Una vez más Bandy les llevó pan seco y comida. Esta vez era jamón que sabía mucho mejor, y luego, antes que el día anterior los soltaron, pero les vendaron los ojos lo mismo y les condujeron por las rocas hasta su cueva.

—Creo que ahora vuestros amigos renunciarán a seguir buscándoos —dijo el hombre moreno con voz desagradable—. De manera que tendréis libertad para correr por la isla, pero veréis que estas rocas son demasiado empinadas, lo que hace imposible el llegar al otro lado, de manera que no lo intentéis. Podríais caeros y heriros y en ese caso no os ayudaríamos.

—¡Vaya una clase de gente que sois! —exclamó Andy.

Bandy pareció querer tirarle de las orejas, pero no lo hizo. Los hombres se fueron dejándoles solos.

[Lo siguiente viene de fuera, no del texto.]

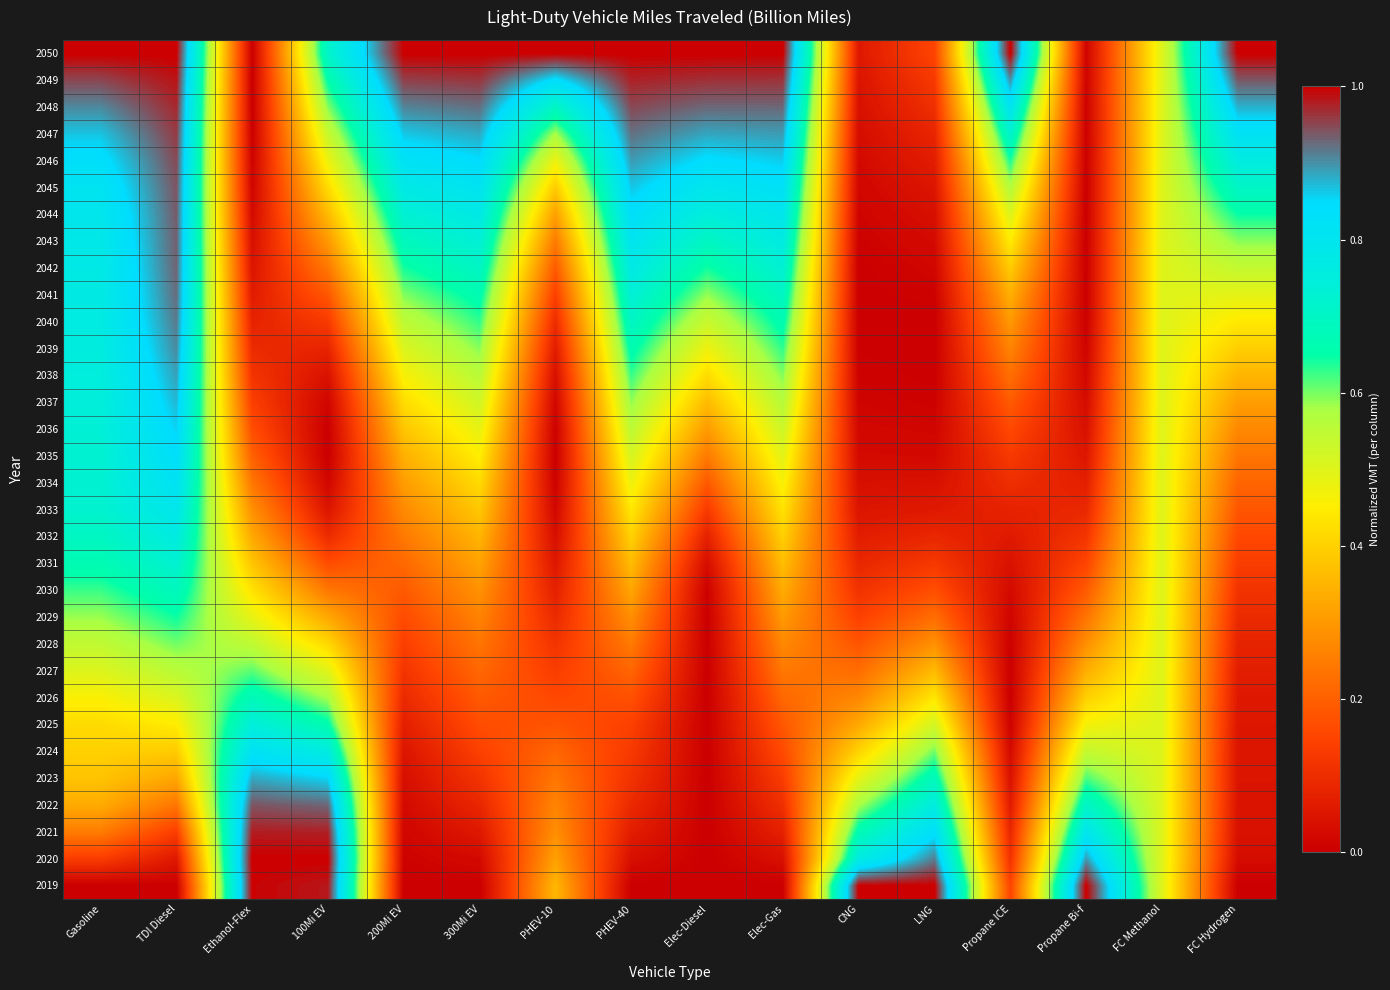

Reading left to right, list all the values displayed in this chart.

2019: Gasoline=0.0	TDI Diesel=0.0	Ethanol-Flex=1.0	100Mi EV=1.0	200Mi EV=0.0	300Mi EV=0.0	PHEV-10=0.4	PHEV-40=0.0	Elec-Diesel=0.0	Elec-Gas=0.0	CNG=1.0	LNG=1.0	Propane ICE=0.2	Propane Bi-f=1.0	FC Methanol=0.5	FC Hydrogen=0.0
2020: Gasoline=0.1	TDI Diesel=0.1	Ethanol-Flex=1.0	100Mi EV=1.0	200Mi EV=0.0	300Mi EV=0.0	PHEV-10=0.3	PHEV-40=0.0	Elec-Diesel=0.0	Elec-Gas=0.0	CNG=0.8	LNG=0.9	Propane ICE=0.1	Propane Bi-f=0.9	FC Methanol=0.5	FC Hydrogen=0.0
2021: Gasoline=0.2	TDI Diesel=0.1	Ethanol-Flex=1.0	100Mi EV=1.0	200Mi EV=0.0	300Mi EV=0.1	PHEV-10=0.3	PHEV-40=0.1	Elec-Diesel=0.0	Elec-Gas=0.1	CNG=0.7	LNG=0.8	Propane ICE=0.1	Propane Bi-f=0.8	FC Methanol=0.5	FC Hydrogen=0.0
2022: Gasoline=0.3	TDI Diesel=0.2	Ethanol-Flex=0.9	100Mi EV=0.9	200Mi EV=0.0	300Mi EV=0.1	PHEV-10=0.3	PHEV-40=0.1	Elec-Diesel=0.0	Elec-Gas=0.1	CNG=0.6	LNG=0.8	Propane ICE=0.1	Propane Bi-f=0.7	FC Methanol=0.5	FC Hydrogen=0.0
2023: Gasoline=0.4	TDI Diesel=0.3	Ethanol-Flex=0.9	100Mi EV=0.9	200Mi EV=0.0	300Mi EV=0.1	PHEV-10=0.2	PHEV-40=0.1	Elec-Diesel=0.0	Elec-Gas=0.1	CNG=0.5	LNG=0.7	Propane ICE=0.0	Propane Bi-f=0.6	FC Methanol=0.5	FC Hydrogen=0.0
2024: Gasoline=0.4	TDI Diesel=0.4	Ethanol-Flex=0.8	100Mi EV=0.8	200Mi EV=0.0	300Mi EV=0.1	PHEV-10=0.2	PHEV-40=0.1	Elec-Diesel=0.0	Elec-Gas=0.2	CNG=0.4	LNG=0.6	Propane ICE=0.0	Propane Bi-f=0.5	FC Methanol=0.5	FC Hydrogen=0.0
2025: Gasoline=0.4	TDI Diesel=0.4	Ethanol-Flex=0.7	100Mi EV=0.7	200Mi EV=0.1	300Mi EV=0.2	PHEV-10=0.2	PHEV-40=0.1	Elec-Diesel=0.0	Elec-Gas=0.2	CNG=0.3	LNG=0.5	Propane ICE=0.0	Propane Bi-f=0.5	FC Methanol=0.5	FC Hydrogen=0.1
2026: Gasoline=0.5	TDI Diesel=0.5	Ethanol-Flex=0.7	100Mi EV=0.6	200Mi EV=0.1	300Mi EV=0.2	PHEV-10=0.2	PHEV-40=0.2	Elec-Diesel=0.0	Elec-Gas=0.2	CNG=0.3	LNG=0.4	Propane ICE=0.0	Propane Bi-f=0.4	FC Methanol=0.5	FC Hydrogen=0.1
2027: Gasoline=0.5	TDI Diesel=0.6	Ethanol-Flex=0.6	100Mi EV=0.5	200Mi EV=0.1	300Mi EV=0.2	PHEV-10=0.1	PHEV-40=0.2	Elec-Diesel=0.0	Elec-Gas=0.2	CNG=0.2	LNG=0.4	Propane ICE=0.0	Propane Bi-f=0.3	FC Methanol=0.5	FC Hydrogen=0.1
2028: Gasoline=0.5	TDI Diesel=0.6	Ethanol-Flex=0.5	100Mi EV=0.4	200Mi EV=0.1	300Mi EV=0.2	PHEV-10=0.1	PHEV-40=0.2	Elec-Diesel=0.0	Elec-Gas=0.3	CNG=0.2	LNG=0.3	Propane ICE=0.0	Propane Bi-f=0.3	FC Methanol=0.5	FC Hydrogen=0.1
2029: Gasoline=0.6	TDI Diesel=0.6	Ethanol-Flex=0.5	100Mi EV=0.3	200Mi EV=0.2	300Mi EV=0.3	PHEV-10=0.1	PHEV-40=0.3	Elec-Diesel=0.0	Elec-Gas=0.3	CNG=0.1	LNG=0.2	Propane ICE=0.0	Propane Bi-f=0.2	FC Methanol=0.5	FC Hydrogen=0.1
2030: Gasoline=0.6	TDI Diesel=0.7	Ethanol-Flex=0.4	100Mi EV=0.2	200Mi EV=0.2	300Mi EV=0.3	PHEV-10=0.1	PHEV-40=0.3	Elec-Diesel=0.0	Elec-Gas=0.3	CNG=0.1	LNG=0.2	Propane ICE=0.0	Propane Bi-f=0.2	FC Methanol=0.5	FC Hydrogen=0.1
2031: Gasoline=0.7	TDI Diesel=0.7	Ethanol-Flex=0.4	100Mi EV=0.2	200Mi EV=0.2	300Mi EV=0.3	PHEV-10=0.1	PHEV-40=0.4	Elec-Diesel=0.0	Elec-Gas=0.4	CNG=0.1	LNG=0.1	Propane ICE=0.0	Propane Bi-f=0.2	FC Methanol=0.5	FC Hydrogen=0.1
2032: Gasoline=0.7	TDI Diesel=0.8	Ethanol-Flex=0.3	100Mi EV=0.1	200Mi EV=0.2	300Mi EV=0.4	PHEV-10=0.0	PHEV-40=0.4	Elec-Diesel=0.1	Elec-Gas=0.4	CNG=0.1	LNG=0.1	Propane ICE=0.1	Propane Bi-f=0.1	FC Methanol=0.5	FC Hydrogen=0.2
2033: Gasoline=0.7	TDI Diesel=0.8	Ethanol-Flex=0.3	100Mi EV=0.0	200Mi EV=0.3	300Mi EV=0.4	PHEV-10=0.0	PHEV-40=0.4	Elec-Diesel=0.1	Elec-Gas=0.4	CNG=0.0	LNG=0.1	Propane ICE=0.1	Propane Bi-f=0.1	FC Methanol=0.5	FC Hydrogen=0.2
2034: Gasoline=0.7	TDI Diesel=0.8	Ethanol-Flex=0.2	100Mi EV=0.0	200Mi EV=0.3	300Mi EV=0.4	PHEV-10=0.0	PHEV-40=0.5	Elec-Diesel=0.2	Elec-Gas=0.5	CNG=0.0	LNG=0.0	Propane ICE=0.1	Propane Bi-f=0.1	FC Methanol=0.5	FC Hydrogen=0.2
2035: Gasoline=0.7	TDI Diesel=0.8	Ethanol-Flex=0.2	100Mi EV=0.0	200Mi EV=0.3	300Mi EV=0.5	PHEV-10=0.0	PHEV-40=0.5	Elec-Diesel=0.2	Elec-Gas=0.5	CNG=0.0	LNG=0.0	Propane ICE=0.1	Propane Bi-f=0.1	FC Methanol=0.5	FC Hydrogen=0.2
2036: Gasoline=0.7	TDI Diesel=0.9	Ethanol-Flex=0.2	100Mi EV=0.0	200Mi EV=0.4	300Mi EV=0.5	PHEV-10=0.0	PHEV-40=0.6	Elec-Diesel=0.3	Elec-Gas=0.5	CNG=0.0	LNG=0.0	Propane ICE=0.2	Propane Bi-f=0.0	FC Methanol=0.5	FC Hydrogen=0.3
2037: Gasoline=0.7	TDI Diesel=0.9	Ethanol-Flex=0.1	100Mi EV=0.0	200Mi EV=0.4	300Mi EV=0.5	PHEV-10=0.0	PHEV-40=0.6	Elec-Diesel=0.4	Elec-Gas=0.6	CNG=0.0	LNG=0.0	Propane ICE=0.2	Propane Bi-f=0.0	FC Methanol=0.5	FC Hydrogen=0.3
2038: Gasoline=0.7	TDI Diesel=0.9	Ethanol-Flex=0.1	100Mi EV=0.0	200Mi EV=0.5	300Mi EV=0.6	PHEV-10=0.0	PHEV-40=0.6	Elec-Diesel=0.4	Elec-Gas=0.6	CNG=0.0	LNG=0.0	Propane ICE=0.2	Propane Bi-f=0.0	FC Methanol=0.5	FC Hydrogen=0.3
2039: Gasoline=0.8	TDI Diesel=0.9	Ethanol-Flex=0.1	100Mi EV=0.1	200Mi EV=0.5	300Mi EV=0.6	PHEV-10=0.1	PHEV-40=0.7	Elec-Diesel=0.5	Elec-Gas=0.6	CNG=0.0	LNG=0.0	Propane ICE=0.3	Propane Bi-f=0.0	FC Methanol=0.5	FC Hydrogen=0.4
2040: Gasoline=0.8	TDI Diesel=0.9	Ethanol-Flex=0.1	100Mi EV=0.1	200Mi EV=0.6	300Mi EV=0.6	PHEV-10=0.1	PHEV-40=0.7	Elec-Diesel=0.5	Elec-Gas=0.7	CNG=0.0	LNG=0.0	Propane ICE=0.3	Propane Bi-f=0.0	FC Methanol=0.5	FC Hydrogen=0.4
2041: Gasoline=0.8	TDI Diesel=0.9	Ethanol-Flex=0.1	100Mi EV=0.2	200Mi EV=0.6	300Mi EV=0.7	PHEV-10=0.1	PHEV-40=0.7	Elec-Diesel=0.6	Elec-Gas=0.7	CNG=0.0	LNG=0.0	Propane ICE=0.3	Propane Bi-f=0.0	FC Methanol=0.5	FC Hydrogen=0.5
2042: Gasoline=0.8	TDI Diesel=0.9	Ethanol-Flex=0.0	100Mi EV=0.2	200Mi EV=0.6	300Mi EV=0.7	PHEV-10=0.2	PHEV-40=0.8	Elec-Diesel=0.6	Elec-Gas=0.7	CNG=0.0	LNG=0.0	Propane ICE=0.4	Propane Bi-f=0.0	FC Methanol=0.5	FC Hydrogen=0.5
2043: Gasoline=0.8	TDI Diesel=0.9	Ethanol-Flex=0.0	100Mi EV=0.3	200Mi EV=0.7	300Mi EV=0.7	PHEV-10=0.2	PHEV-40=0.8	Elec-Diesel=0.7	Elec-Gas=0.8	CNG=0.0	LNG=0.0	Propane ICE=0.4	Propane Bi-f=0.0	FC Methanol=0.5	FC Hydrogen=0.6
2044: Gasoline=0.8	TDI Diesel=0.9	Ethanol-Flex=0.0	100Mi EV=0.4	200Mi EV=0.7	300Mi EV=0.8	PHEV-10=0.3	PHEV-40=0.8	Elec-Diesel=0.7	Elec-Gas=0.8	CNG=0.0	LNG=0.0	Propane ICE=0.5	Propane Bi-f=0.0	FC Methanol=0.5	FC Hydrogen=0.6
2045: Gasoline=0.8	TDI Diesel=0.9	Ethanol-Flex=0.0	100Mi EV=0.4	200Mi EV=0.8	300Mi EV=0.8	PHEV-10=0.4	PHEV-40=0.9	Elec-Diesel=0.8	Elec-Gas=0.8	CNG=0.0	LNG=0.0	Propane ICE=0.6	Propane Bi-f=0.0	FC Methanol=0.5	FC Hydrogen=0.7
2046: Gasoline=0.8	TDI Diesel=0.9	Ethanol-Flex=0.0	100Mi EV=0.5	200Mi EV=0.8	300Mi EV=0.8	PHEV-10=0.5	PHEV-40=0.9	Elec-Diesel=0.8	Elec-Gas=0.9	CNG=0.0	LNG=0.1	Propane ICE=0.6	Propane Bi-f=0.0	FC Methanol=0.5	FC Hydrogen=0.8
2047: Gasoline=0.9	TDI Diesel=1.0	Ethanol-Flex=0.0	100Mi EV=0.5	200Mi EV=0.9	300Mi EV=0.9	PHEV-10=0.6	PHEV-40=0.9	Elec-Diesel=0.9	Elec-Gas=0.9	CNG=0.0	LNG=0.1	Propane ICE=0.7	Propane Bi-f=0.0	FC Methanol=0.5	FC Hydrogen=0.8
2048: Gasoline=0.9	TDI Diesel=1.0	Ethanol-Flex=0.0	100Mi EV=0.6	200Mi EV=0.9	300Mi EV=0.9	PHEV-10=0.7	PHEV-40=0.9	Elec-Diesel=0.9	Elec-Gas=0.9	CNG=0.0	LNG=0.1	Propane ICE=0.8	Propane Bi-f=0.0	FC Methanol=0.5	FC Hydrogen=0.9
2049: Gasoline=0.9	TDI Diesel=1.0	Ethanol-Flex=0.0	100Mi EV=0.7	200Mi EV=1.0	300Mi EV=1.0	PHEV-10=0.8	PHEV-40=1.0	Elec-Diesel=1.0	Elec-Gas=1.0	CNG=0.0	LNG=0.1	Propane ICE=0.9	Propane Bi-f=0.0	FC Methanol=0.5	FC Hydrogen=0.9
2050: Gasoline=1.0	TDI Diesel=1.0	Ethanol-Flex=0.0	100Mi EV=0.7	200Mi EV=1.0	300Mi EV=1.0	PHEV-10=1.0	PHEV-40=1.0	Elec-Diesel=1.0	Elec-Gas=1.0	CNG=0.1	LNG=0.2	Propane ICE=1.0	Propane Bi-f=0.0	FC Methanol=0.5	FC Hydrogen=1.0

En cuanto se perdieron de vista, Jill corrió por las rocas camino arriba, regresando con el rostro rojo de excitación.

—El rastro de conchas se ve fácilmente. Podréis seguirlo muy bien, Tom y Andy. Están encima de las rocas. He podido seguirlo un buen trecho.

—Bien, entonces espero que esos hombres no lo descubran —dijo Andy—. Esta noche iremos de exploración, Tom. ¡Será emocionante!